As a whole, these women worked less and slept more than they assumed they did before they began tracking their time. They exercised regularly, played with their children, planned date nights with their significant others, and had lunches with friends. They made time for the things that gave them enjoyment and purpose, fitting it all together without adhering to excessively rigid schedules that would eliminate flexibility and spontaneity.
In her book, I Know How She Does It: How Successful Women Make the Most of Their Time, Vanderkam shared detailed strategies that these women used to make time for the things that mattered most to them. For example, they . . .
- Worked split shifts, allowing them to see their children without falling behind professionally.
- Got creative regarding what counts as quality family time.
- Took it easy on the housework. They freed up a great deal of time by embracing the philosophy of “good enough” and getting help from others.
- Safeguarded their leisure time. Many satisfying hobbies can be done in small bursts of time.
Vanderkam proved that you don’t have to give up on the things you really want. Still, most of us feel that we are always behind, uncertain of how to break away from feeling oppressed by busyness. Laura Vanderkam believes that in order to get more accomplished, we must first feel like we have all the time in the world. Consider why haven’t you trained for that 5K or read War and Peace? Most likely because you feel beaten down by all the time you don’t appear to have.
In her book, Off the Clock: Feel Less Busy While Getting More Done, Vanderkam reveals the seven counterintuitive principles the most time-free people have adopted. She teaches mindset shifts to help you experience tranquility on the busiest days and tools to help you accomplish more without feeling overwhelmed. These strategies can help if your life feels unmanageable, but they can also help if you want to take your career, relationships, and your personal happiness to the next level. And they can motivate all of us to create lives that are not only productive, but enjoyable in the moment.
Getting More Things Done
As a society we are obsessed with purchasing books and watching YouTube videos on how to be more productive and how to better manage our time. Yet some people, if they’re being honest, spend hours following people on Instagram and Facebook who don’t provide an ounce of value to their jobs, families, or overall wellness. There are also plenty of people who knock back gallons of Red Bull, Monster Energy, and 5 Hour Energy, all to squeeze more time into their 24 hours. Dr. Steven Covey mentions in his book, First Things First, that he recommended to his daughter when she became a new mother that her only priority was to tend to the well being of her new baby and enjoy her first few months of motherhood. As parents we can use the advice that authors provide on how to track our days, how to focus on the three or four most important tasks and how to create a life mission so that we know how to divide our attention. However a lot more of us need to reduce the many day to day distractions and enjoy being present with our children. We don’t really need to improve our ability as much as we may need to compare ourselves a little less to other people.

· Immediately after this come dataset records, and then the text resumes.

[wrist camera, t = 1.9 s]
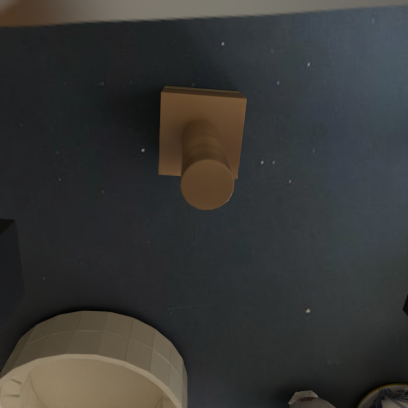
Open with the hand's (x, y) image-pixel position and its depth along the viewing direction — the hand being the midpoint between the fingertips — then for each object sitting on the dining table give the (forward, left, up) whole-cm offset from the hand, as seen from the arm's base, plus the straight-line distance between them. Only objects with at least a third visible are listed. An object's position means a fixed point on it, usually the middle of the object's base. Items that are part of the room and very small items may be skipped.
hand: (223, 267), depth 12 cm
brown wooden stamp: (0, 0, -21) cm, 21 cm away
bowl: (+28, -9, -21) cm, 36 cm away
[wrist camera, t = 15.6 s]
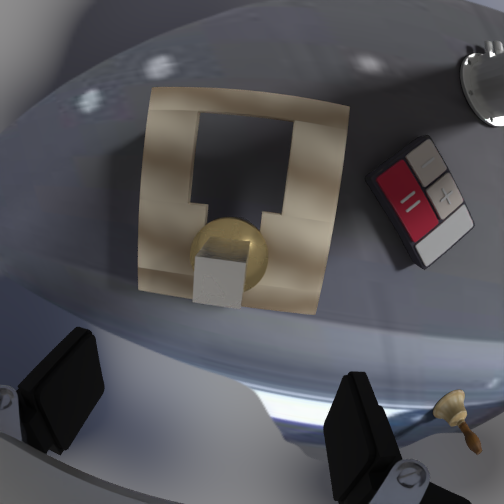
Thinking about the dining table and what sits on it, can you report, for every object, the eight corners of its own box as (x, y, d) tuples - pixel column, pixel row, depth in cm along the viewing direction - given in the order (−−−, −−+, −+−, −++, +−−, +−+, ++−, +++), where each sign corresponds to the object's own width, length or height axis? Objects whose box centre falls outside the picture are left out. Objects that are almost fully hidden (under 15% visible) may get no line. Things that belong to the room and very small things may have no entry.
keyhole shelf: (185, 108, 35) (152, 87, 23) (324, 124, 35) (349, 106, 23) (171, 256, 41) (138, 289, 29) (302, 273, 40) (315, 314, 29)
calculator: (431, 132, 31) (478, 226, 33) (417, 136, 35) (463, 222, 37) (371, 177, 33) (426, 272, 35) (361, 177, 37) (413, 264, 40)
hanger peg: (212, 201, 35) (172, 228, 20) (271, 208, 35) (275, 241, 20) (207, 257, 37) (169, 318, 22) (263, 264, 37) (261, 332, 22)
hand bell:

Tips for being more productive:
- Play Beat the Timer – set a timer for whatever task you need to get done. Get as much as you can done before the timer goes off. When it does go off, accept the work you’ve done on your task as good enough and move on to the next task, or go spend time with your kids.

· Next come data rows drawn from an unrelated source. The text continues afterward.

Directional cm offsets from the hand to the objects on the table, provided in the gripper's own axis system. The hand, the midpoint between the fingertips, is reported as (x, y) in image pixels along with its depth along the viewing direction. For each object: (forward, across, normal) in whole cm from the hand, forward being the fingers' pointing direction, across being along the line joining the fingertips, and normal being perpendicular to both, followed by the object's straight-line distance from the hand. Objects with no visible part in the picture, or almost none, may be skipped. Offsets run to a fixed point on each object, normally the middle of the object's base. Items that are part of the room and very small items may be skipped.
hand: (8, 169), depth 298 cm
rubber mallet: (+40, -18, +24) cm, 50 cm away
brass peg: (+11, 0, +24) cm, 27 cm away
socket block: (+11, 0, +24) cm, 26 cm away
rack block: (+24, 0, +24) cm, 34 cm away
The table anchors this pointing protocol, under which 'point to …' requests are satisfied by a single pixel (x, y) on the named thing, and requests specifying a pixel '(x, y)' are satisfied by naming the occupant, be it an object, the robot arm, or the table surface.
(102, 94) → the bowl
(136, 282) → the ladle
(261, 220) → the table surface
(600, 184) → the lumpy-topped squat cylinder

- Automate – When it comes to things you can automate, like paying bills online or programming a schedule for your thermostat, just set it and forget it!
- Say no – You don’t have to attend every party you’re invited to or agree to join every club or committee you’re asked to join. Be selective, say no more often, and you will have more time to accomplish other things or to spend with your family.
- Maximize your efforts – When you’re cooking dinner, cook double and put the extra meal in the freezer to pull out on a busy night. When you’re walking from one room to another, take something with you that belongs in that room.
- Make a list – It’s impossible to keep track of everything in your head. Keep an ongoing to-do list in a notebook or note app. Whenever you have a spare moment, check your list and see what you can get done.
- Do nothing – Regardless if it is getting more sleep, taking an afternoon nap, or spending a few minutes daydreaming, clarity can come from taking a mental break. Leonardo Da Vinci was known to work on multiple projects at the same time. This was not because of ADD and his inability to sit still, rather he saw stepping away from one project would give him better clarity in what to do next, after he returned. Likewise, the sewing machine needle, the periodic table, and the Beatles’ song Yesterday were all ideas that presented themselves only after a bit of sleep.
The bottomline is, some people benefit from waking up early and staying up late. Some people find success in taking long naps or spending time in a cabin in the woods. We are all different, so some people might need to push harder while others may need to just take a nap.
What are some of your productivity breakthroughs? Do you find yourself being stretched too thin while trying to get things done and take care of your children? Please leave your comment and share this post if you find this helpful to you. Happy parenting!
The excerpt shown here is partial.